Our companion passage from Malachi, though, takes a little more pondering.
According to Malachi, God is a major crankypants in demanding homage or else. In this passage, God reminds all of the Chosen People to have no gods before him, and in particular, God is thoroughly miffed at the priests of the people for setting themselves up as high holy potentates.
In other words — and to quote a Franciscan sister’s favorite line from my grammar school days — God is going to knock them down a peg or two if they don’t act more humbly and obediently.
God’s message in Malachi is the same as the point of Matthew, just delivered according to the spiritual maturity level of the different audiences.
The Israelites, with their contractual vision of God’s role in their lives, needed a carrot-and-stick relationship to understand what God demanded — and still demands. Usually, it was less carrot and more stick, often a lot more stick. Just ask Noah or Job or Lot.
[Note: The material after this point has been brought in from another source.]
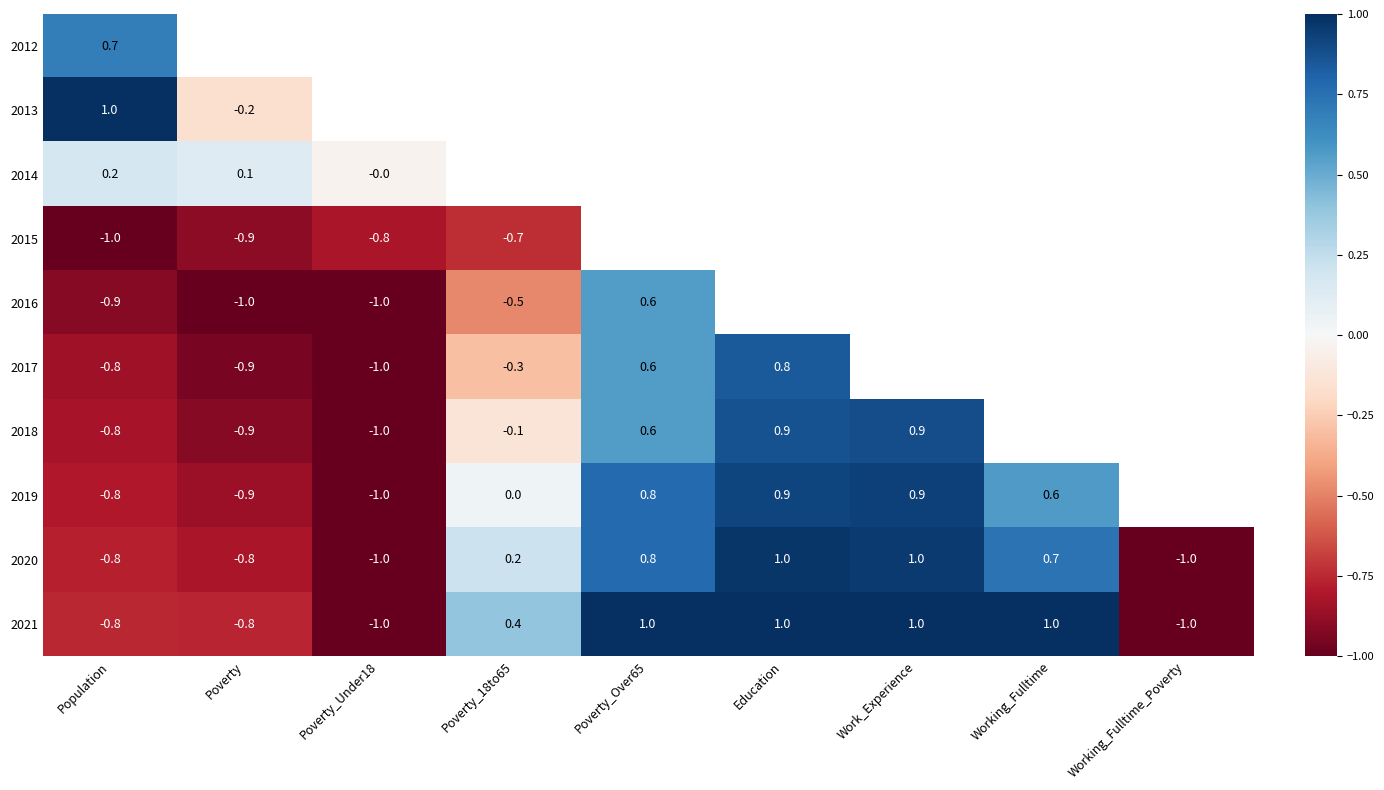

List the labels in order of 2017 value, smallest first.

Poverty_Under18, Poverty, Population, Poverty_18to65, Poverty_Over65, Education, Work_Experience, Working_Fulltime, Working_Fulltime_Poverty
A whole lot (no pun intended) of “Or Else.”
The followers of Jesus the Christ, conversely, are offered a vision of how things are and how things can be. As chronicled by Matthew, those in the first century and we in the 21st learn about the consequences of arrogance and the glories of humility, and they/we are invited to do the right thing.
We can serve those who serve us, honor who they are and what they do, advocate for their just treatment at all times, and embrace them in any and all appropriate ways as fellow pilgrims and children of God.
We thereby can choose to do what’s right, and set the world aright.